Unrequitted Love/Obsession
Unlike most unrequited loves, I never dared breathe a word of it. Even push to the wall, I still denied it because it was a fantastic love, it had to be perfect or nothing. And it was both perfect and nothing. He brought me joy and inspiration but he hurt me deeply and made me fall from grace. Things as innocent as forgetting to call me beforehand to tell that our friends are taking me and another friend out on a friday night, even if he went up to me and invited me to go out. Or refusing chocolate truffles from me, just because he is on a diet or skin-conscious. Or not passing my way so that I could hitch a ride to a movie premiere.
When he and other people started suspecting and things got really awkward between us, there was nothing he could say or do to make things alright because they would never be normal again. We could never be only friends because I ached so badly and because I pitted him against this perfect guy that I had concocted in my mind. He had to be larger than life and mythological to be blameless. But he was just a man, or rather more like a boy. He was bound to fail and my fantastic love was doomed from the start. But the more he failed, the more I despaired. How could this totally unworthy man reject me? I was mortified.

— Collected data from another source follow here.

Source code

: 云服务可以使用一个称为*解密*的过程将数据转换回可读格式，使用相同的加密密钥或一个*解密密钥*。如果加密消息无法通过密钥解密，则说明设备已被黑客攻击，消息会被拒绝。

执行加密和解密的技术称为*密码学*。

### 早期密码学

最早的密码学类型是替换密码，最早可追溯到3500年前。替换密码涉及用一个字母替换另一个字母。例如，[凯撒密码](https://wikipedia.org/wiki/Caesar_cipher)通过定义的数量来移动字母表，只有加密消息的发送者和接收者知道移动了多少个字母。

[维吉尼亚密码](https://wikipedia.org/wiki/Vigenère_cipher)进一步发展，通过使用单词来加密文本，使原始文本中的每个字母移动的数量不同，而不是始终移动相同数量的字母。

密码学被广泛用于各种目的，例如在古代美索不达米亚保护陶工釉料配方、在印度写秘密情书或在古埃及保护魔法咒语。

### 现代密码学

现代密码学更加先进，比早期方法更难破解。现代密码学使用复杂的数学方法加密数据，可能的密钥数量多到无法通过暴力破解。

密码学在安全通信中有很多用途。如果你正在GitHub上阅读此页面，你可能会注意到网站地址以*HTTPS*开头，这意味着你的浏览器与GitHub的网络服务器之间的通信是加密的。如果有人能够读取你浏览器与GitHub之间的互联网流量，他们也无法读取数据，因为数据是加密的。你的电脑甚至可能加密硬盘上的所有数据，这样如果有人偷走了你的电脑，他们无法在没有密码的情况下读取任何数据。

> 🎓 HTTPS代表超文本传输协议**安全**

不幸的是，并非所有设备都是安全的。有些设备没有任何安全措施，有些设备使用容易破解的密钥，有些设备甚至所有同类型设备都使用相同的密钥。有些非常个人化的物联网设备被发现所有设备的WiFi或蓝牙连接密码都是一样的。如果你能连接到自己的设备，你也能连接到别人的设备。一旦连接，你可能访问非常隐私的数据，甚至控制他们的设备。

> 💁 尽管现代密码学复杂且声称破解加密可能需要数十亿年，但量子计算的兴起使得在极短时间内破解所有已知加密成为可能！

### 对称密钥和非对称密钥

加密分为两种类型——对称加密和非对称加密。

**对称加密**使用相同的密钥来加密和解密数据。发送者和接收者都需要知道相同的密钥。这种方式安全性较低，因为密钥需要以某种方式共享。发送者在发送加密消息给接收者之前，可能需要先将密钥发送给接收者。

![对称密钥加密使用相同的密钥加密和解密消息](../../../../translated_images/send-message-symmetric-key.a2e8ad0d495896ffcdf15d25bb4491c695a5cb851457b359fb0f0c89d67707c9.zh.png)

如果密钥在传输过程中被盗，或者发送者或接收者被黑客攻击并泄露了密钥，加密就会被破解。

So I suddenly and without a clue withdrew from common friends and gatherings, and desperately avoided everything that reminded me of him. In time, little by little, I recovered some self-respect. I even found out much later on that the guys I were considering before were measured against him or at least that image of him that I made up in my mind. No wonder no one passed muster. When I realized this, again I made adjustments. Until I found myself, hero-worshipping no more, and opened myself up to the benevolent universe and the possibilities. Finally, I was obsessing no more.